His decades-long involvement in high tech has been a labor of love, not business.

"People ahead of the curve don't get rich," he says. "But the reason I'm there is not to get rich; it's to satisfy some expressive urge I have, to redeem technologies that I find interesting. I get in on that process really early - taking the technology and imagining how you can do expressive things with it, rather than just financially sensible things."

He was among the first to release music via CD-ROM and interactive CDs, to put new music on the Internet. You could argue that the With a Twist tour was interactive performance art.

The Internet is the artist's best chance "to gain financial independence from the traditional record industry," he says. "The traditional industry can be very rewarding to certain artists, but most artists don't survive on it."

On the Web, "you don't need a marketing staff, and if you use a little bit of Web savvy, if you're patient and clever, you can build something of an income stream for yourself," he says.

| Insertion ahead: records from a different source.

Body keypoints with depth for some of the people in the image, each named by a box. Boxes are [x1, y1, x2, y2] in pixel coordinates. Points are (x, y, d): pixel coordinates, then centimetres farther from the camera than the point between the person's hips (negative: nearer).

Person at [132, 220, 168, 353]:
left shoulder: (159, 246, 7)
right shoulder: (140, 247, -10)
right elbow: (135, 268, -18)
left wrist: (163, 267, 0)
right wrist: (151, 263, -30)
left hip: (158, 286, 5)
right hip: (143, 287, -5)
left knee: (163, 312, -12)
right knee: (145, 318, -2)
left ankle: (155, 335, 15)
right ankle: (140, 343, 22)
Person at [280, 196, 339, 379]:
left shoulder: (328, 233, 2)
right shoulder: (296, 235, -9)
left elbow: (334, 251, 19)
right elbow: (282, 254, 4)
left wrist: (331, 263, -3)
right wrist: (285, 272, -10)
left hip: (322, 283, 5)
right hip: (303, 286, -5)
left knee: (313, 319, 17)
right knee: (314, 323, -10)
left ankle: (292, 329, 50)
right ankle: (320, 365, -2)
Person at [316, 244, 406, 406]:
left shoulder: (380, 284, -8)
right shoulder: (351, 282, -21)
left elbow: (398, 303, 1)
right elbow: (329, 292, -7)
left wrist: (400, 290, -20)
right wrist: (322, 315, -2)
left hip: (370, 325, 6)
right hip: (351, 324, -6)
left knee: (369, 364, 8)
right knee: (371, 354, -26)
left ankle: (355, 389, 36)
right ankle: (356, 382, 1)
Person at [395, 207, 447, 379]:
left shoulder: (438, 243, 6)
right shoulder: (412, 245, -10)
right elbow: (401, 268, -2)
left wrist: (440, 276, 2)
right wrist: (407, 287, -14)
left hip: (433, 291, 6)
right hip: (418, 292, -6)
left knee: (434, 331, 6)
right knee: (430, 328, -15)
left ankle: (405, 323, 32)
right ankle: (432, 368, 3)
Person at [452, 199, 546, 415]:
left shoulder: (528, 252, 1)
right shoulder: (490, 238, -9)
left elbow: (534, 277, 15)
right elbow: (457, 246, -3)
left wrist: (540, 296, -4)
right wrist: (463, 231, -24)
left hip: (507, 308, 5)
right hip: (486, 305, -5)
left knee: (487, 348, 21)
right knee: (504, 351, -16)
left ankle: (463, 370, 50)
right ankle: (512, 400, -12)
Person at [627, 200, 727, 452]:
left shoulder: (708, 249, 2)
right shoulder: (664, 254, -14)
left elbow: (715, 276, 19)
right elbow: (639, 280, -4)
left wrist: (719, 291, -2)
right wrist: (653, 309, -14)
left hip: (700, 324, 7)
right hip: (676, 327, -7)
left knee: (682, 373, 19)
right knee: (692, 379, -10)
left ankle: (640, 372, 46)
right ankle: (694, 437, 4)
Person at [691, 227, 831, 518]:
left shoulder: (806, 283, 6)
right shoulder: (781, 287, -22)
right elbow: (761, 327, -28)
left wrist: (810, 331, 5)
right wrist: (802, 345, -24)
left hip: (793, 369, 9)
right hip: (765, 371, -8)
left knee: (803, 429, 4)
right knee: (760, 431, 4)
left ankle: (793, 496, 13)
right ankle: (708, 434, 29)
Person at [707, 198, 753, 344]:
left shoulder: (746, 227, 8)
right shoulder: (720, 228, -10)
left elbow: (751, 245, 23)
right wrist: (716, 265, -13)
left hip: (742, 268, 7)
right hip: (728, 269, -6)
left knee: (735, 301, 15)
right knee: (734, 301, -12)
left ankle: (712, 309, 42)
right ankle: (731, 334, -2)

Through his Patronet subscription service, Rundgren makes music available to fans online that they can't get anywhere else. He also does chats and special events.

"The longer you're in the business, your demographic shrinks," Rundgren says. "Even though you have an audience out there, they don't hear about you anymore. As people get older, they buy fewer CDs. Their disposable income becomes their kids' and they buy records."

It leaves him watching the Napster controversy with a bit of amusement but growing frustration. Napster - the music-"sharing" software company - is simply stealing, he says.

"People have always mistaken what their relationship is to the disc they bought," he says. "They think, 'I own this piece of plastic.' Yes, but you don't own the performance on the plastic. The plastic represents a license to listen to what's on there.

"This is the most transparent violation of copyright law I've ever seen in my life. How can this survive?

"The younger audience has developed the attitude that anything you 'find' on the Internet is free, and you're not involved since someone else put it where you can get it. You're somehow not morally responsible.

"These college kids who are downloading this music - almost every single one of them is going to wind up working for a company whose business is based on intellectual property. Then they're gonna realize maybe this isn't right after all."

Still, Rundgren is far more hopeful about the future than are many of his peers.

"I have a fairly complete vision of the music industry 10 years from now," he says. "It'll require people to actually go out and perform. The ability to perform will suddenly be important again. Everything was undercut by punk rock, where your ineptitude was a measure of your integrity. And the other side of it, *NSYNC or Britney Spears, is where everything is mechanized. It'll get down to your ability as a musician - can you sing and can you play?"